- Исходный текст:
+++

Прошло два поколения. Кублай-хан уже умел говорить (но не писать) по-китайски и полюбил роскошь. Особенно — пышные постройки, хотя сам он все еще предпочитал спать в шатре, раскинутом во дворцовом саду. Кублай-хан окружил себя блеском и сиянием, и от придворных он требовал того же. На торжественные церемонии они являлись в нарядах, сплошь расшитых золотом. Будучи кочевниками, монголы всем искусствам предпочитали текстильное как легко поддающееся перевозке. Другим соблазном юаньской эпохи стал театр. Бурное и яркое, как на Бродвее, зрелище, позже ставшее Пекинской оперой, развлекало и поучало варваров, постепенно распространяя цивилизацию — снизу вверх. Остальным монголы не интересовались и, проявляя терпимость, позволяли каждому молиться своим богам, включая христианского.
Образованному сословию от этого было не легче. Не знавшие грамоты монголы упразднили экзамены на государственную службу. Вместе с ней исчезла надежда на доходные и престижные должности — надежда, которая веками служила социальным рычагом и безотказным стимулом для учебы. В Китае, где идеалом красоты служил не мужественный воин, а студент с мягкой, женоподобной внешностью, образование открывало все двери. Оно вело к власти, богатству и утонченным наслаждениям духа. При монголах образование стало ненужным, знания — бесполезными, положение — шатким. Кто-то пошел на службу, стараясь привить новым хозяевам традиционные вкусы и привычки. Но те, для кого пропасть между классической культурой и варварской вульгарностью оказалась непреодолимой, выпали в осадок и стали напоминать ту самую лошадь с пятнадцатью ребрами.
При монголах лучшие умы Китая впервые разминулись с политикой. Без них она оказалась ареной голых амбиций, уже напрочь лишенных нравственного содержания. Такая политика не нуждалась в «благородных мужах», выращенных на Конфуции. С тех пор как государственное поприще, к которому традиция готовила каждого образованного китайца, стало практически недоступным, морально недопустимым, а то и преступным, духовная элита замкнулась в себе и превратилась в интеллигенцию.

+++

- Исходные данные:
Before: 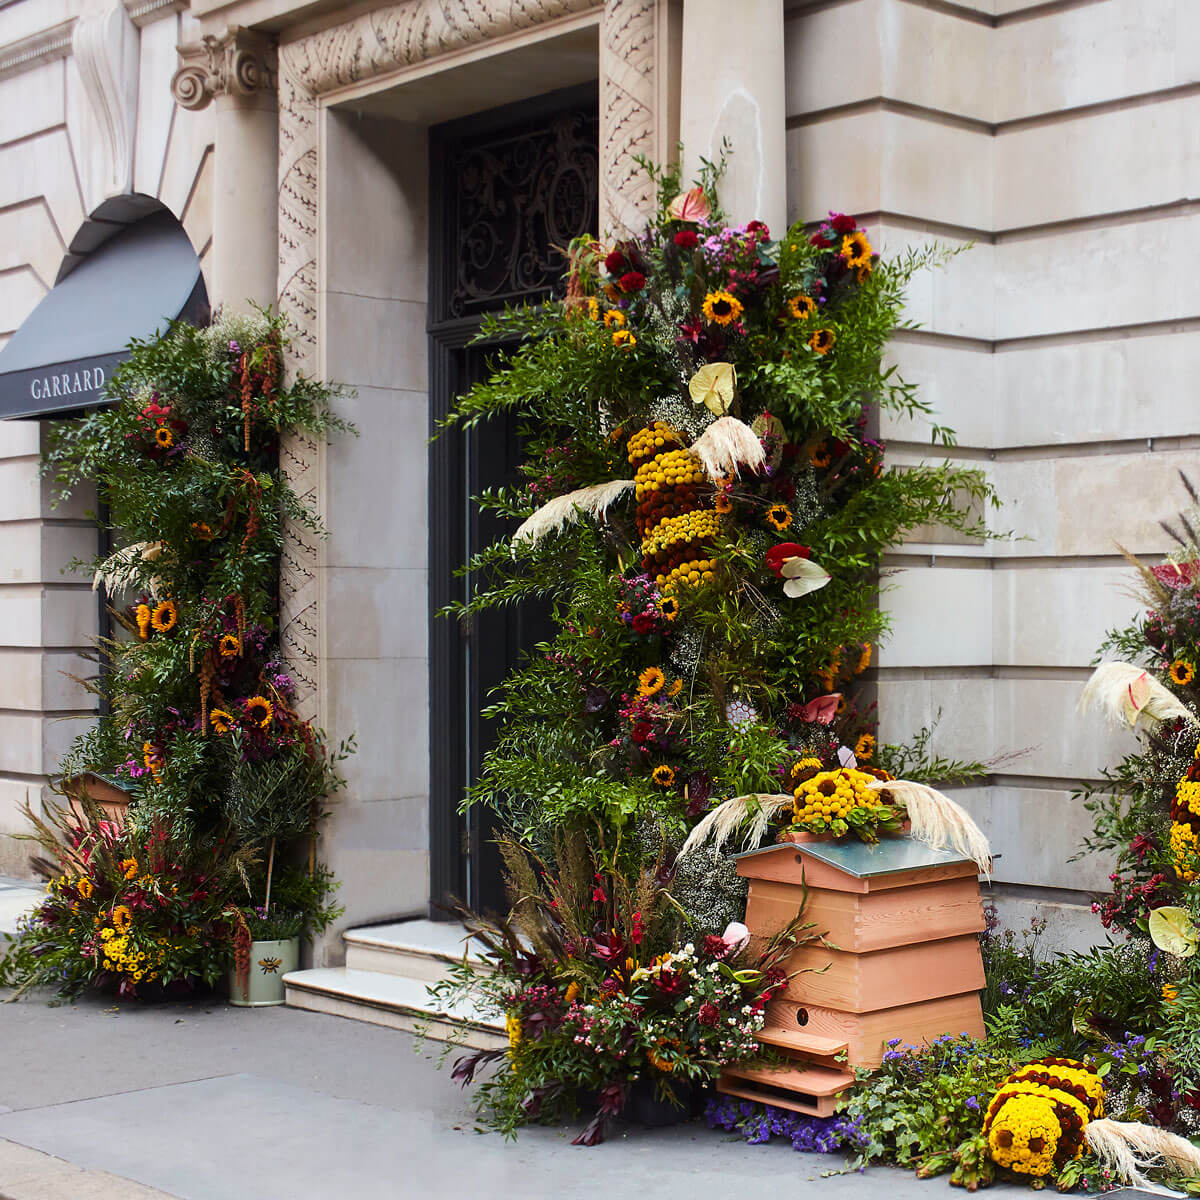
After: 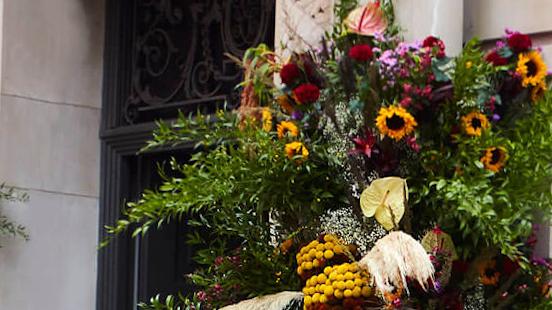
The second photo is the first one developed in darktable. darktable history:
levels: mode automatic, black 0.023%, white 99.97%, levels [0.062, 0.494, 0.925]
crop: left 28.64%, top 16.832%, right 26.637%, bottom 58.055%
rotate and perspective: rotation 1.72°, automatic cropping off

+++

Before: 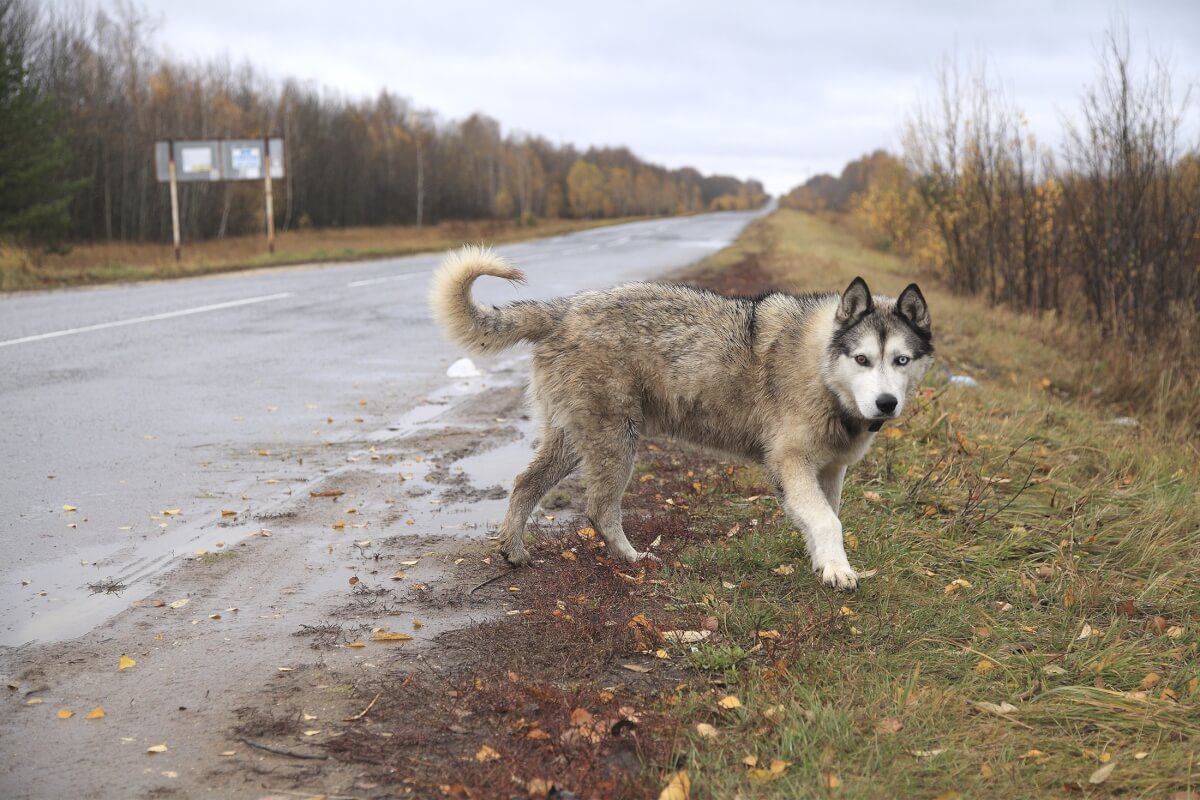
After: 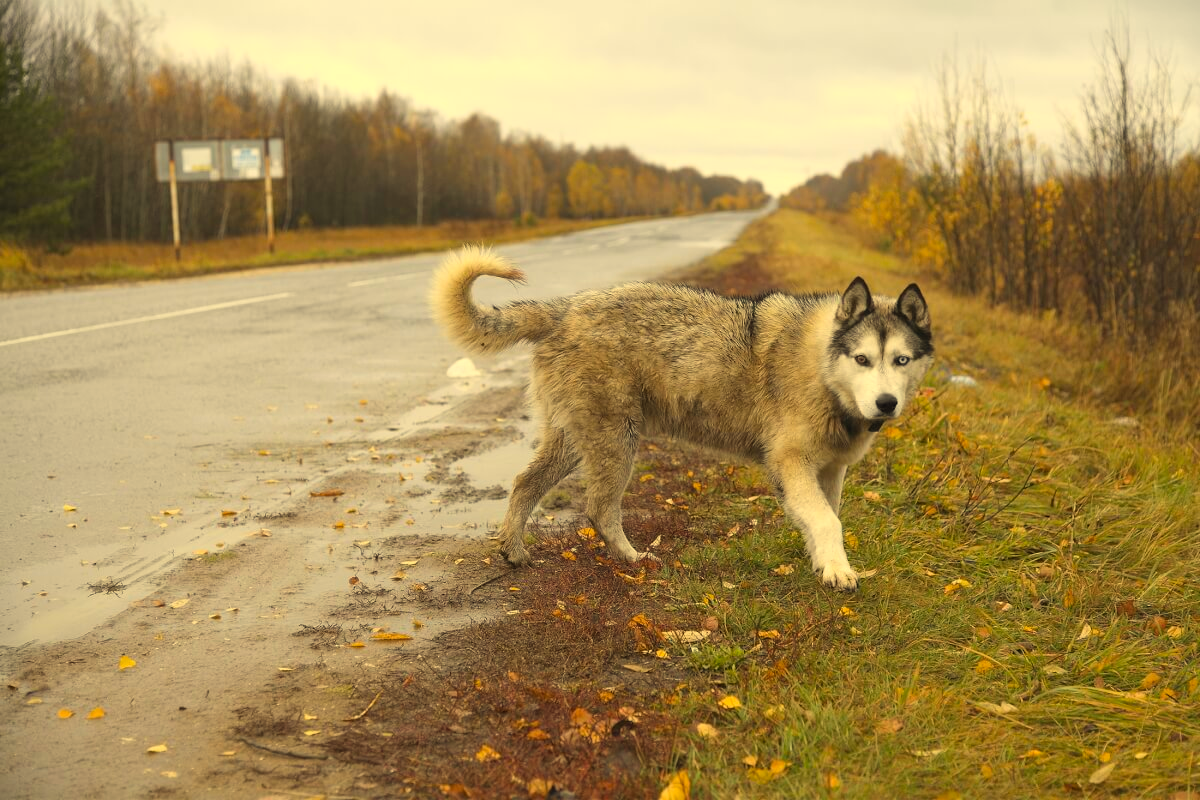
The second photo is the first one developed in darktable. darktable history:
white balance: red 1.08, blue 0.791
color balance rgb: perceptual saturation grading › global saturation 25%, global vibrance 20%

+++

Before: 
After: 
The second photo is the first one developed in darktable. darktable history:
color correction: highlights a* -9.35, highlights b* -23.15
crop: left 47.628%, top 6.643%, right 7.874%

+++

- Задания:
1 – Перепишите из текста о юаньской эпохе фрагмент от «Прошло два поколения.» до «богам, включая христианского.» включительно без изменений.
2 – Ответьте по тексту о юаньской эпохе на вопросы:
(a) Где Кублай-хан предпочитал спать?
(b) Что упразднили монголы, не знавшие грамоты?
(c) Во что превратилась духовная элита?

- Ответы:
1 –
Прошло два поколения. Кублай-хан уже умел говорить (но не писать) по-китайски и полюбил роскошь. Особенно — пышные постройки, хотя сам он все еще предпочитал спать в шатре, раскинутом во дворцовом саду. Кублай-хан окружил себя блеском и сиянием, и от придворных он требовал того же. На торжественные церемонии они являлись в нарядах, сплошь расшитых золотом. Будучи кочевниками, монголы всем искусствам предпочитали текстильное как легко поддающееся перевозке. Другим соблазном юаньской эпохи стал театр. Бурное и яркое, как на Бродвее, зрелище, позже ставшее Пекинской оперой, развлекало и поучало варваров, постепенно распространяя цивилизацию — снизу вверх. Остальным монголы не интересовались и, проявляя терпимость, позволяли каждому молиться своим богам, включая христианского.

2 –
(a) В шатре, раскинутом во дворцовом саду.
(b) Экзамены на государственную службу.
(c) В интеллигенцию.